I still don't know exactly what "COMP" means but about 1860 Maxwell
computed the speed of light and that is certainly a fundamental
constant, not only that but his mathematics said that computed
speed of light would always be the same regardless of the speed of
the observer or of the source of the light. But of course Maxwell
didn't start from zero, he had to know what the values of the
magnetic constant and the electric constant are, and as far as we
know those numbers can only be obtained from experiment. At the
time electricity and magnetism didn't seem to have anything to do
with light but Maxwell showed that they did.

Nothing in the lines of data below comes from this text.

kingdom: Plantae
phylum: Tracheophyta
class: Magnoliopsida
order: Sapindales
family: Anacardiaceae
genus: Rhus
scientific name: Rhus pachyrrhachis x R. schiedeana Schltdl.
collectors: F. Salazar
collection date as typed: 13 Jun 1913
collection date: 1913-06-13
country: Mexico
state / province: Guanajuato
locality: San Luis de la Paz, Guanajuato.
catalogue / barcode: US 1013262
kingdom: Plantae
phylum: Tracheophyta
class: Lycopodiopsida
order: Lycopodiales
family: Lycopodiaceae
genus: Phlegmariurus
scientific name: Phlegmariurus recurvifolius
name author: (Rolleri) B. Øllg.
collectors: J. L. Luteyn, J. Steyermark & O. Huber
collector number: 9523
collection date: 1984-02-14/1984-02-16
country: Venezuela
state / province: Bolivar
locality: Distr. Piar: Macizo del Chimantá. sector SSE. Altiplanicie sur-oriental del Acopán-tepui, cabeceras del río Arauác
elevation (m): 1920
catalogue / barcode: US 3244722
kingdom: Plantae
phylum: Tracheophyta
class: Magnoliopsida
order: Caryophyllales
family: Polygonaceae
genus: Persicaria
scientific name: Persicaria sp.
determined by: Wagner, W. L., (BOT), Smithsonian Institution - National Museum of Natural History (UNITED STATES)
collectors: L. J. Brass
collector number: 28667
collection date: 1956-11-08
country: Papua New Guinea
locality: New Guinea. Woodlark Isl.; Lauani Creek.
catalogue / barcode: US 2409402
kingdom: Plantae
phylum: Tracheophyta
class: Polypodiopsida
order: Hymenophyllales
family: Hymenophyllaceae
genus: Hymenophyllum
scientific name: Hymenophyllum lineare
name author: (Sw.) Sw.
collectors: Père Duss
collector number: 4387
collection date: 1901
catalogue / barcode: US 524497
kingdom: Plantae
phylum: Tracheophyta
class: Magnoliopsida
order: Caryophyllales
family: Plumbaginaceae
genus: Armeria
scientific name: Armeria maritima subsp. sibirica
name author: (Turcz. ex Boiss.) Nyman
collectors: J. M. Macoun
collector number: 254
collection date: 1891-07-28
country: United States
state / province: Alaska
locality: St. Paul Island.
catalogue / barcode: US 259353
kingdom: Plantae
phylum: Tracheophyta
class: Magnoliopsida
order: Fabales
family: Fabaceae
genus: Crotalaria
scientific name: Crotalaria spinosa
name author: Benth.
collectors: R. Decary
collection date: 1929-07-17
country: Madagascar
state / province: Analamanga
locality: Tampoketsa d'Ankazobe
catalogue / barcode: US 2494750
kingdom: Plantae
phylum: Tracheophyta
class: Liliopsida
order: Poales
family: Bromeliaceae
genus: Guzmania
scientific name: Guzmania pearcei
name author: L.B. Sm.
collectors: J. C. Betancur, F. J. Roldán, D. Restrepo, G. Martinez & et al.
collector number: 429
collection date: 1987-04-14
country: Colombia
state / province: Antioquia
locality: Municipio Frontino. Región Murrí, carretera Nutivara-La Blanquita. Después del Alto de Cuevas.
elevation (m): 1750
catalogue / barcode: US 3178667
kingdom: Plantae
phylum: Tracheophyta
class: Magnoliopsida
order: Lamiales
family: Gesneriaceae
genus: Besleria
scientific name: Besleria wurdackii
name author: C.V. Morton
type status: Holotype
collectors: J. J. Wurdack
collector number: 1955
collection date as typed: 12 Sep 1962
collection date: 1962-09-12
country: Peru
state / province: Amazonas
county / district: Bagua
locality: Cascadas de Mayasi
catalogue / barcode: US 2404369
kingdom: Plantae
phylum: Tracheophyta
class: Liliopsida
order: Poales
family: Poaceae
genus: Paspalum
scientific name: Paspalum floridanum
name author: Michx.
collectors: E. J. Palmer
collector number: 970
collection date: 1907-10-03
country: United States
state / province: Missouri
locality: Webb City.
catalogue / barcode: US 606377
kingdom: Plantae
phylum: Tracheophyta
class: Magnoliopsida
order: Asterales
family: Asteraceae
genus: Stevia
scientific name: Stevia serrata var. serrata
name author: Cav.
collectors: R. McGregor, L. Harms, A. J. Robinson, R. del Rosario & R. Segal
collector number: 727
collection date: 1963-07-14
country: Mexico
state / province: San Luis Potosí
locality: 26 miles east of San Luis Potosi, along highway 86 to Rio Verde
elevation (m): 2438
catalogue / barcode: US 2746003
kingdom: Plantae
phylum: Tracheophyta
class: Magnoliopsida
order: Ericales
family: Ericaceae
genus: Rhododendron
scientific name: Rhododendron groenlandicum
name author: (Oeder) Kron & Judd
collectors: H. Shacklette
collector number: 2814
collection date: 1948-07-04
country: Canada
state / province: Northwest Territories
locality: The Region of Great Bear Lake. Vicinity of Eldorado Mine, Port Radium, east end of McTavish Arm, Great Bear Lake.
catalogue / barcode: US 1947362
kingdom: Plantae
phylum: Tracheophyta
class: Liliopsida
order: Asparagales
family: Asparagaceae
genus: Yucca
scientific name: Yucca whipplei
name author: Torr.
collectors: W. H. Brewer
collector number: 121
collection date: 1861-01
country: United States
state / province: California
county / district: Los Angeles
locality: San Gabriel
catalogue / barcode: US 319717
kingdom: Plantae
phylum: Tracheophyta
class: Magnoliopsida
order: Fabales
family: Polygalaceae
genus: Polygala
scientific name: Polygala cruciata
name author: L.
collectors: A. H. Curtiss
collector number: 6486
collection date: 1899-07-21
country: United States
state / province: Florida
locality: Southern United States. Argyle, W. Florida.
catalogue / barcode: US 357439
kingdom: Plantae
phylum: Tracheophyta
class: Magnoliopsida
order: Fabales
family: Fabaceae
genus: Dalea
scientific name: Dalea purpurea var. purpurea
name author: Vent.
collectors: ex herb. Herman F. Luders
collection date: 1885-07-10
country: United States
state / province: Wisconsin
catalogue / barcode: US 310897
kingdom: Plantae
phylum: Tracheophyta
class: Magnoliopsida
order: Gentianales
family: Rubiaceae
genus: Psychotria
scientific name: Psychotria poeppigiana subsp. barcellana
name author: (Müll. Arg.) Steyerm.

I thought the speed of light was 1.
Lol.
But even with the unities making the speed of light equal to 1, we
cannot be sure that in the next theory, to accommodate some unexpected
particles, we might need to accept that the speed of light is the
constant 0.9999999999999999999999996779435210033012878856... as
measured by some technology. And the question remains, is that
computable (algorithmically generable)?
With comp we can expect bad news, like it will take 400,000 years for
solving that problem, and showing that the speed of light is
determined by some constants appearing in the distribution of the twin
primes number, say. That would show that in some theory, the speed of
light is computable. But in the year 898,675,908, that theory will be
disproved, by measurement, making the question of the computability of
the speed of light still unsolved.
We can hope for the simple, but we can expect surprises and
complexities, and a growing ignorance awareness, proportional to a
deepening in the fundamentals. I think.